Ultrablack plate has been running for 15 years on a premier-sparkling-wine neck-freezer machine with no wear or swelling.
This is according to Johan Brits, CEO of machinery manufacturing and maintenance company Vino Tech. Brits reports the machine operates for 300 days a year bottling 1100 bottles per hour at a sparkling-wine bottler in the Western Cape, South Africa.
Neck-freezing is a process required when bottle-fermenting sparkling wines in a style that follows the original Champagne wine making style. It involves a second fermentation process in the bottle to produce the bubbles and refreshing taste associated with a premier sparkling wine.
Since some fermentation takes place in the bottle, a disgorging process is required to remove a plug of frozen dead yeast cells.

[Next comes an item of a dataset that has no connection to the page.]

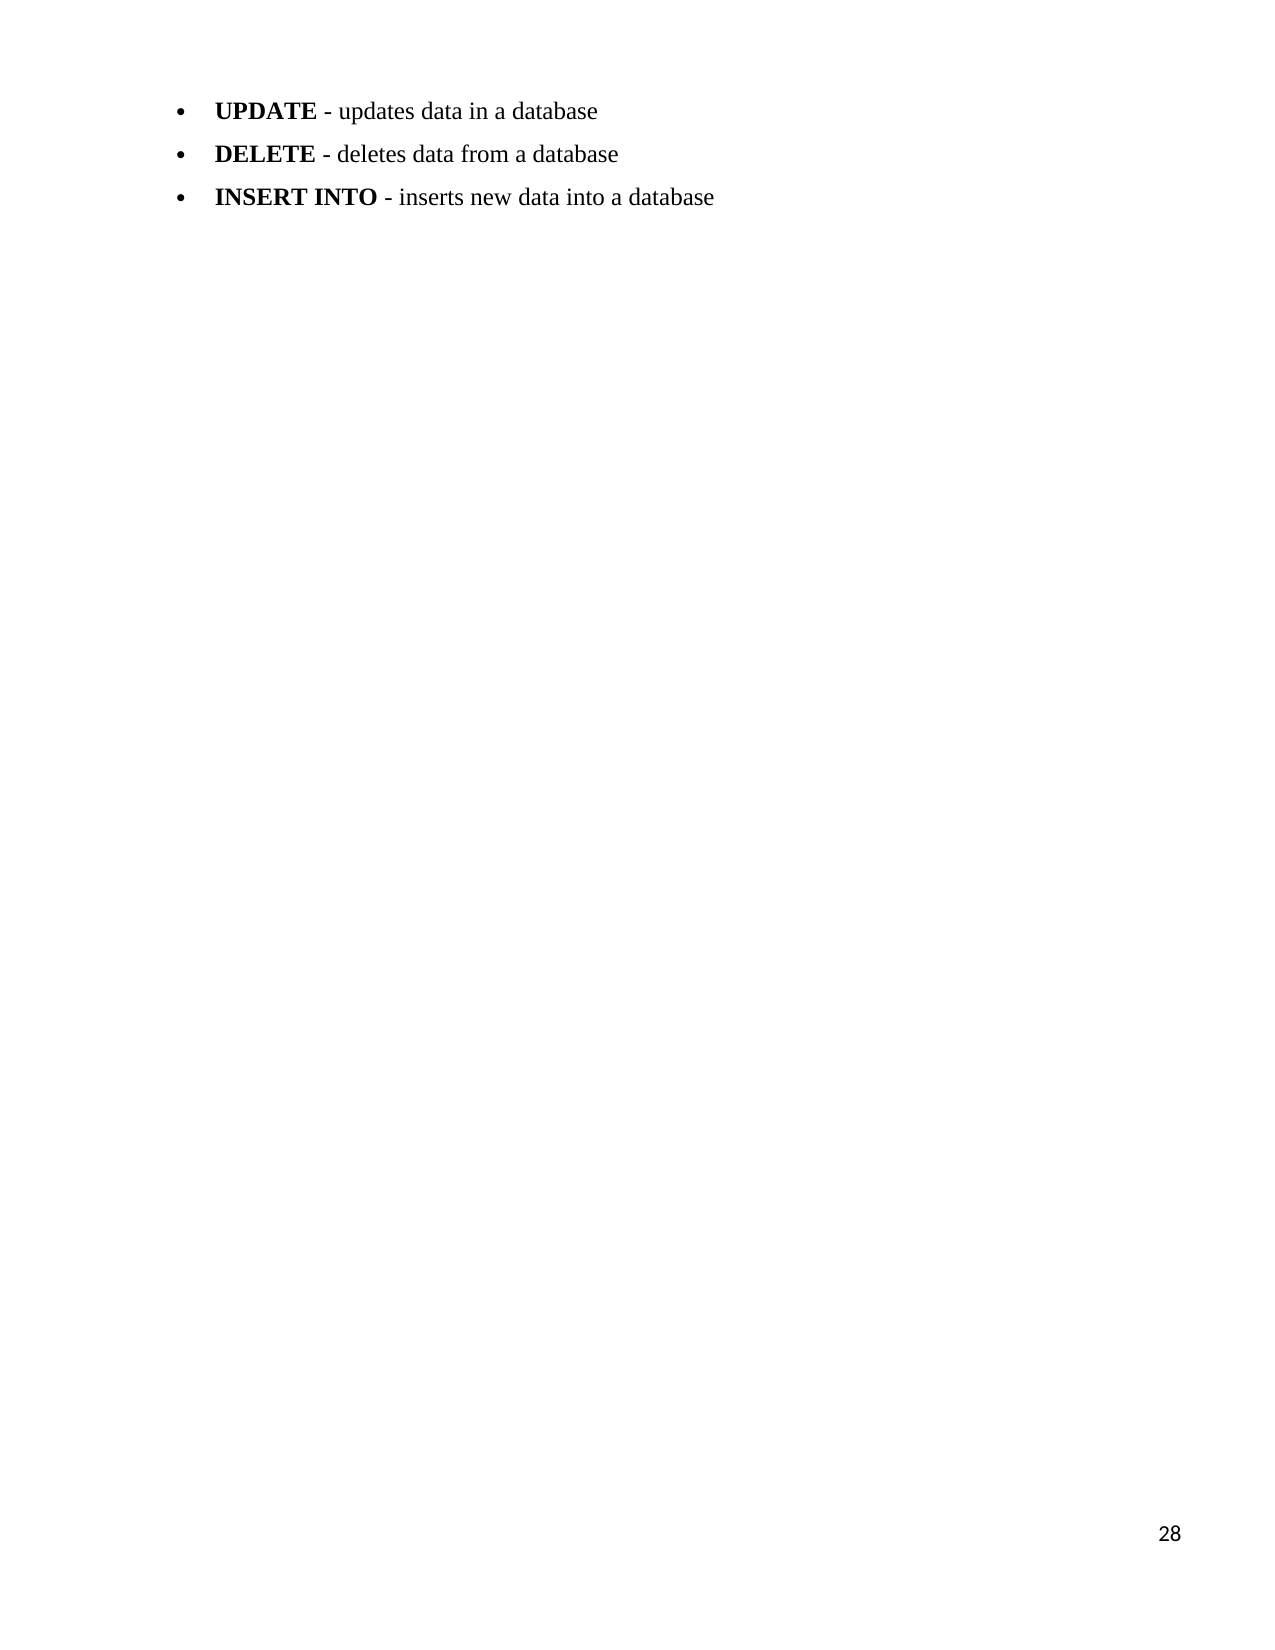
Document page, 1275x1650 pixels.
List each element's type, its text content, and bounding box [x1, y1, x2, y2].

Brits explains that bottles go into the neck-freezing machine upside down because of the sediment in the neck and cork of the bottles.
The bowl in which the neck goes into is filled with glycol at -28°C, which allows the sediment to freeze and then the bottle turned right side up so that the sediment does not fall back into the bottle. It is removed in a separate process.
Ultrablack plate, a premium wear resistant material for sliding wear applications is used on the wine-bottle-holding conveyor belt.
Little wear and no swelling take place despite the wet conditions and the large numbers of bottles transported, reports Brits.